(Text shown)
Former Attorney General, William Barr.

Former US Attorney General William Barr has reiterated that Donald Trump will likely be indicted.

The Department of Justice (DOJ) probably has a “basis for legitimately indicting” Trump over the classified and sensitive documents law enforcement agents found at his Mar-a-Lago residence.

In August, agents from the Federal Bureau of Investigation (FBI) raided Trump's resort in Palm Beach, Florida, and seized classified documents there.

Barr said in an interview with PBS’s “Firing Line” on Friday that he thinks the DOJ has enough evidence to reach the amount they would need to indict Trump.

In an earlier interview with Fox News in September, Barr had said that he believed the DOJ was “getting very close” to having enough evidence to indict Trump, but that he hoped it wouldn’t because of what an indictment would do to the country and the precedent it would set. However, in the interview with PBS Barr clarified that if a former president commits a crime, they should be indicted for it.

“If the Department of Justice can show that these were indeed very sensitive documents, which I think they probably were, and also show that the president consciously was involved in misleading the department, deceiving the government, and playing games after he had received the subpoena for the documents, those are serious charges,” Barr said.

(Dataset records)
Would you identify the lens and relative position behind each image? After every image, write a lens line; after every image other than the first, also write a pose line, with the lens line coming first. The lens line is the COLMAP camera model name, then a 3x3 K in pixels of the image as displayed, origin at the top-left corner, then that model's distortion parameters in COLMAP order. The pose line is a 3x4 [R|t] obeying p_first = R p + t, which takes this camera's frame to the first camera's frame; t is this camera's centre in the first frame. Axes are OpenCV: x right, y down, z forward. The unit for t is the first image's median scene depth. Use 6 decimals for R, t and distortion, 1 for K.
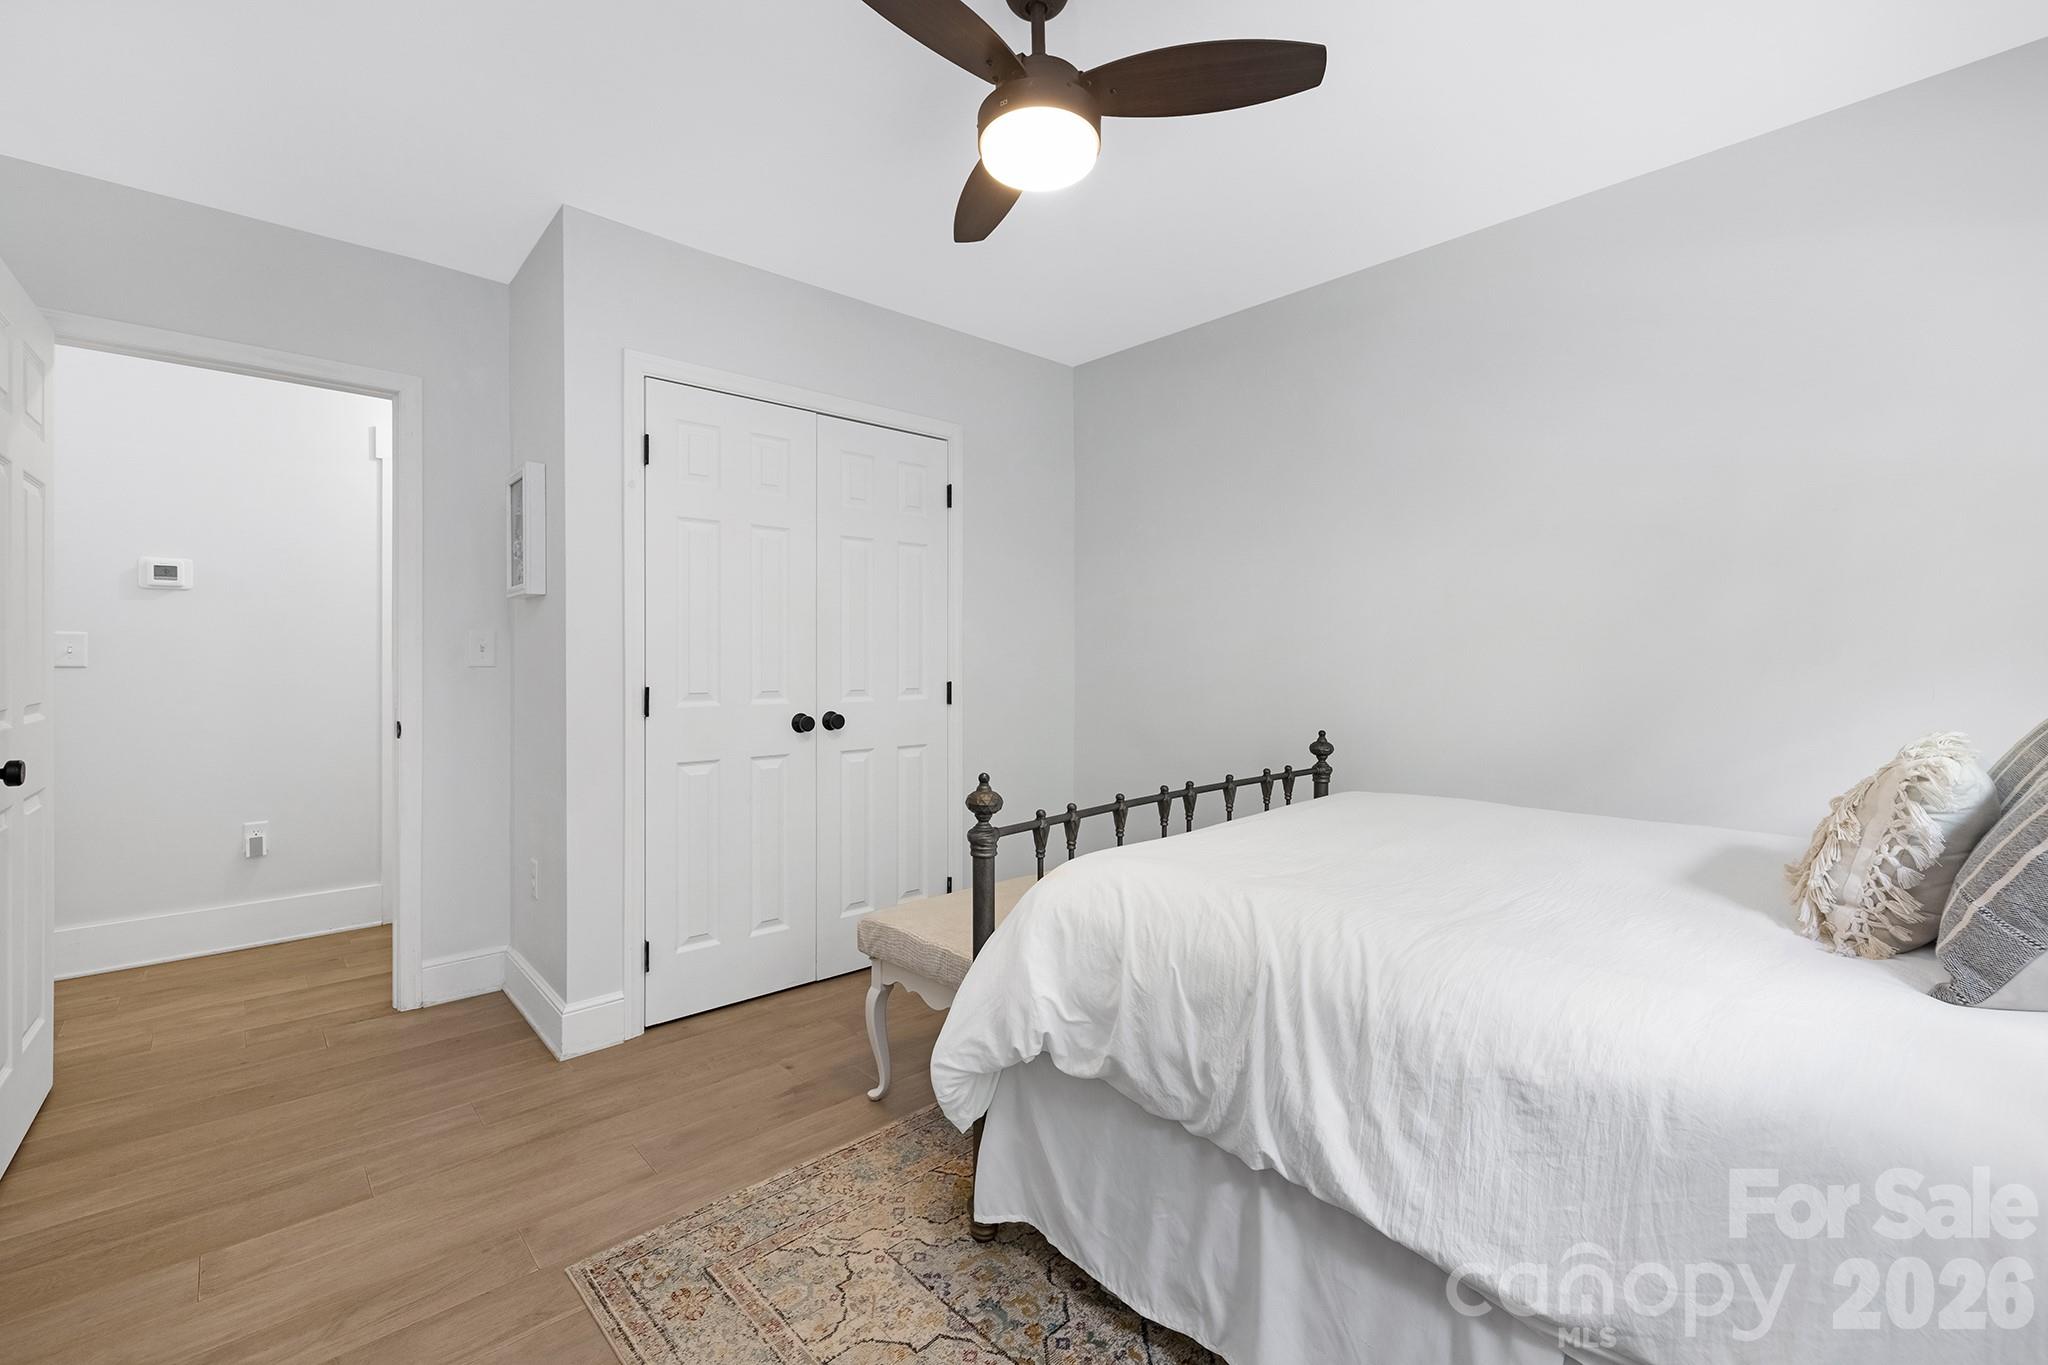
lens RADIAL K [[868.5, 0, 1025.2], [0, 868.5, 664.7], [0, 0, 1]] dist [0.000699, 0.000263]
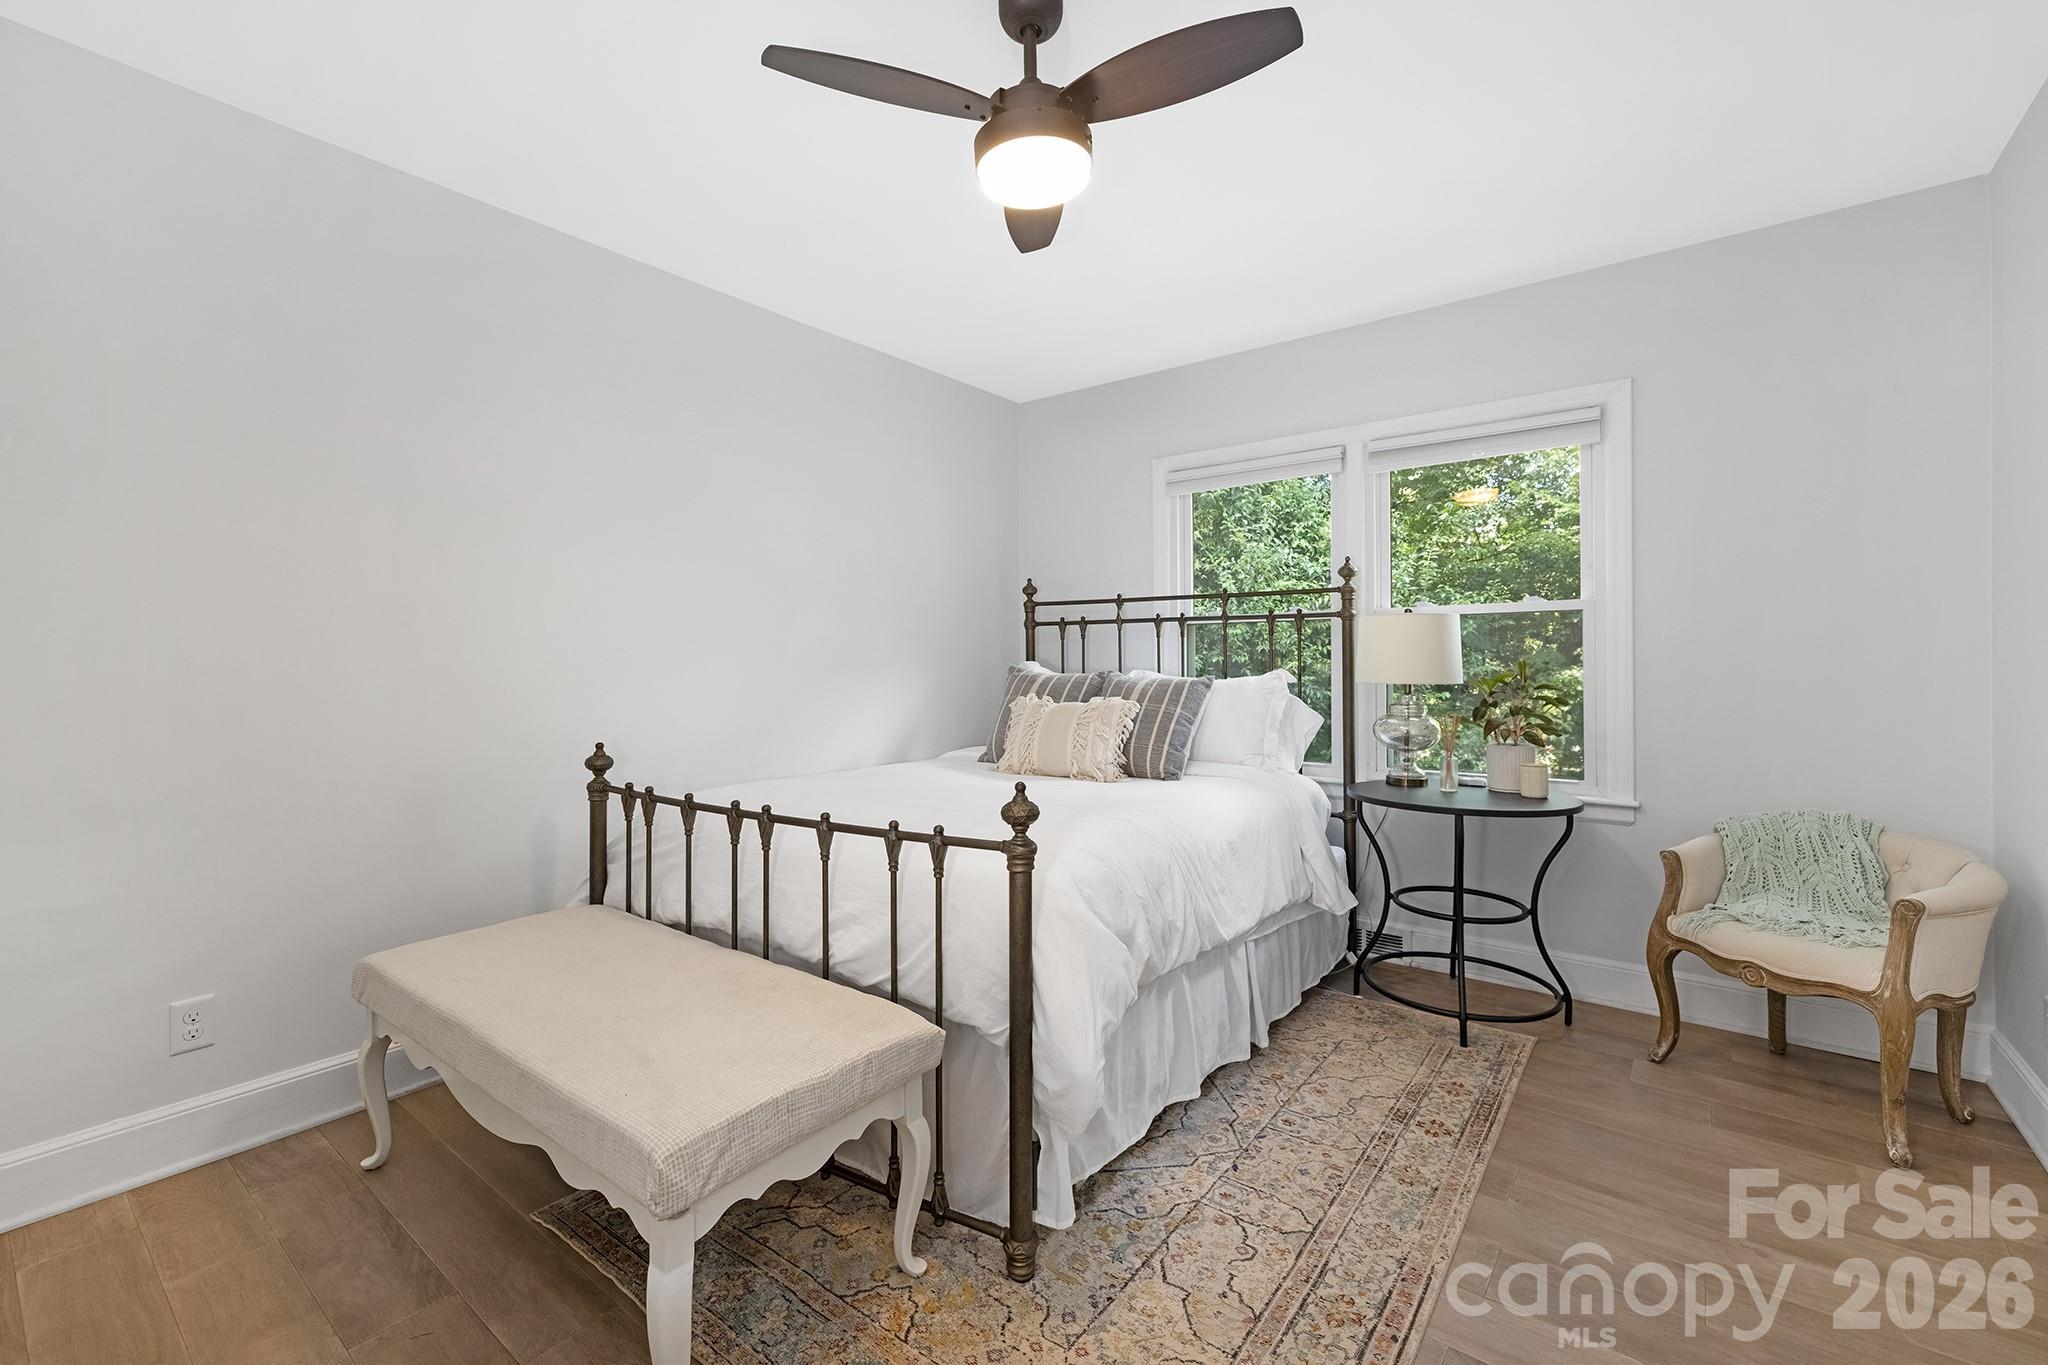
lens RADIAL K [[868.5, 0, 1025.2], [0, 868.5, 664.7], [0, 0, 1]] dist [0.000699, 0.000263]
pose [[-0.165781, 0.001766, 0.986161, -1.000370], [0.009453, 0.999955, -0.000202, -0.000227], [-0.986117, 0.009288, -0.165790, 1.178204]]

* * *

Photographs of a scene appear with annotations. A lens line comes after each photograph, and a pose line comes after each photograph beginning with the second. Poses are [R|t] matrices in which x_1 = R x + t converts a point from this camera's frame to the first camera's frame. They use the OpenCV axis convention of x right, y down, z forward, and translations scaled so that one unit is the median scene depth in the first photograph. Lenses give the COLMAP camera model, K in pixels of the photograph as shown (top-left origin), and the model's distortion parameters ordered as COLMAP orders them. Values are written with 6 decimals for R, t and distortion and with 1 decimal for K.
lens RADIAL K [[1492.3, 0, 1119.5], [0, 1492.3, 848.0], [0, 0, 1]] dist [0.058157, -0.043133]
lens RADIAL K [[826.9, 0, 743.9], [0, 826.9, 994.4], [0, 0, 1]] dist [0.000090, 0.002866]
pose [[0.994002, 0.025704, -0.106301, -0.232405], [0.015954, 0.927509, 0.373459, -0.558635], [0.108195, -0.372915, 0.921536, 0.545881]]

* * *

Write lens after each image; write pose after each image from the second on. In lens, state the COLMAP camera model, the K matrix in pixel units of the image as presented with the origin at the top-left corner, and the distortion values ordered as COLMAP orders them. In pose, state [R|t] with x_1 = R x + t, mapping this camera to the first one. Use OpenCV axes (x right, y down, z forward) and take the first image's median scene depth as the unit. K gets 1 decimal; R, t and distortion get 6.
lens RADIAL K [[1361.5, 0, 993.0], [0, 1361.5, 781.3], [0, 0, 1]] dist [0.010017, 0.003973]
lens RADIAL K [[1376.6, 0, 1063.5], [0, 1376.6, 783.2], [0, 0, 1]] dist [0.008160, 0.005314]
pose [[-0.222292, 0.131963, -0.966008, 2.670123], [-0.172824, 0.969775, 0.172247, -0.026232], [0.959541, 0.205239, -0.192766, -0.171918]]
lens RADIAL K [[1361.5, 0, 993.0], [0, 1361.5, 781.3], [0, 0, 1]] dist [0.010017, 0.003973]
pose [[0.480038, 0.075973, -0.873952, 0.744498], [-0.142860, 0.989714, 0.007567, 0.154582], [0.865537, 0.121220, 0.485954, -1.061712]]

(Parts of the exercise)
a) According to the article about William Barr, in which city and state is Trump's resort that FBI agents raided in August?
b) Please write out the part of the article about William Barr between "In August, agents" and "to indict Trump.", inclusive.
c) Continue the article about William Barr from its last sentence.
The listing has no connection to the article about William Barr.

(Answers for each item)
a) Palm Beach, Florida.

b)
In August, agents from the Federal Bureau of Investigation (FBI) raided Trump's resort in Palm Beach, Florida, and seized classified documents there.

Barr said in an interview with PBS’s “Firing Line” on Friday that he thinks the DOJ has enough evidence to reach the amount they would need to indict Trump.

c)
He also denounced Trump's 2024 bid for the presidency and said his ex-boss, who was at loggerheads with him towards the end of his stint, should step aside.

Barr's interview with PBS was aired on the same day that the present US Attorney General, Merrick Garland, appointed a special counsel to oversee the investigations surrounding the documents that the FBI found at Mar-a-Lago, as well as Trump’s role in instigating the deadly Jan. 6, 2021 attack on Capitol Hill in an effort to overturn the disputed 2020 US presidential election.  

The former Attorney General, whose tenure coincided with Trump's presidency, said Garland will need to weigh the facts and decide whether to indict Trump and what the move will do to the country and the office of the presidency.

Meanwhile, the DOJ appointed Jack Smith, a war crimes prosecutor, to serve as the special counsel overseeing the department’s investigations related to Trump.

Trump, for his part, downplayed the Friday appointment of Smith as special counsel, saying that he would not “partake” in any investigations.